══ PROVIDED RECORDS
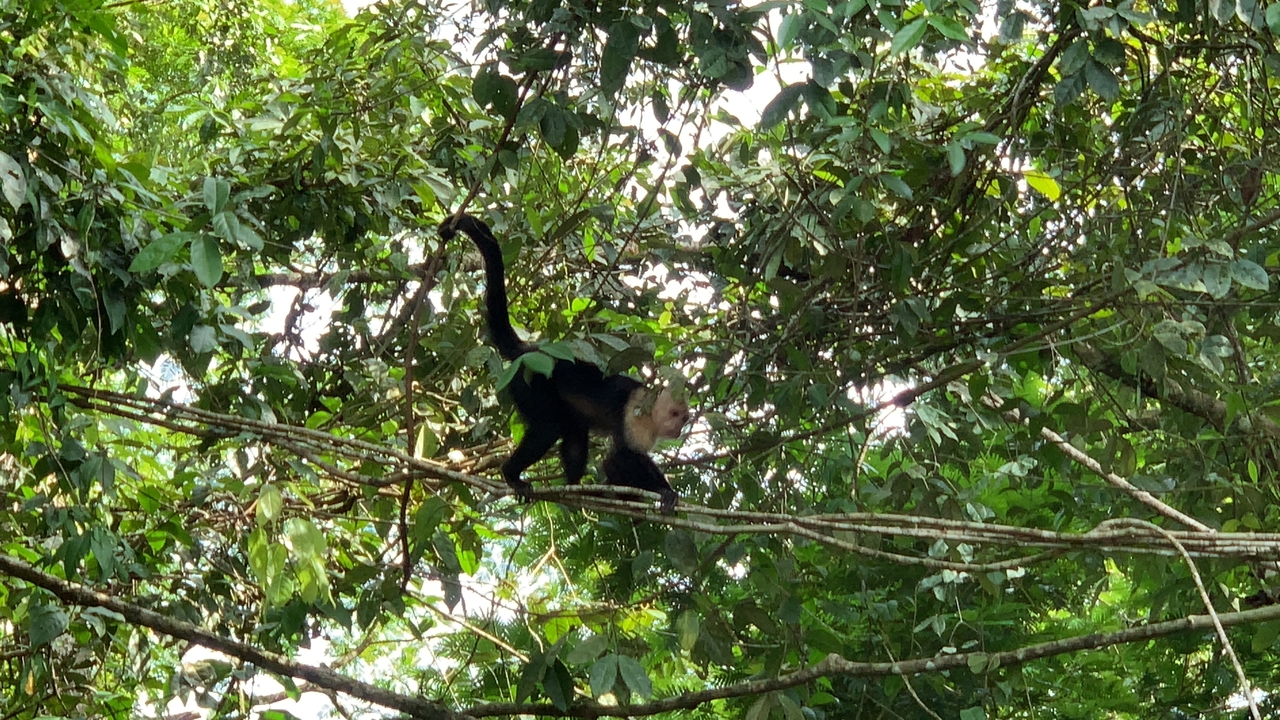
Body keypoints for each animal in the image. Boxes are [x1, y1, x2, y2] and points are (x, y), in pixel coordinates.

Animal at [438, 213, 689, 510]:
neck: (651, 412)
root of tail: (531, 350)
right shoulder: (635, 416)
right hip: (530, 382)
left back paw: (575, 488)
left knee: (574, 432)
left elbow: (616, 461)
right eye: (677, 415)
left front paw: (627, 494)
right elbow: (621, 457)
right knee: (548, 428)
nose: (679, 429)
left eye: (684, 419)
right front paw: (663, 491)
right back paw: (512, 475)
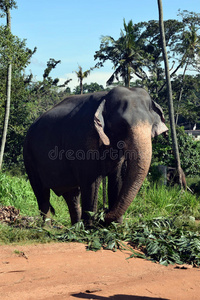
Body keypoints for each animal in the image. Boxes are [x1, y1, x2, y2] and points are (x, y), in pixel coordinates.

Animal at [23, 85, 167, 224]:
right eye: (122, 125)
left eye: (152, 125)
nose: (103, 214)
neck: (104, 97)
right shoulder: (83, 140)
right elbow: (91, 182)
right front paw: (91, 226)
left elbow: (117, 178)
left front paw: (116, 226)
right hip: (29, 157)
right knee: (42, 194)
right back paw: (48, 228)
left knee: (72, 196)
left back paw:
════
## AIM OF THE TASK
Starting from the data above, filter for lines with "back" and copy each one.

## EXPECTED ANSWER
left back paw: (575, 488)
right back paw: (512, 475)
right back paw: (48, 228)
left back paw:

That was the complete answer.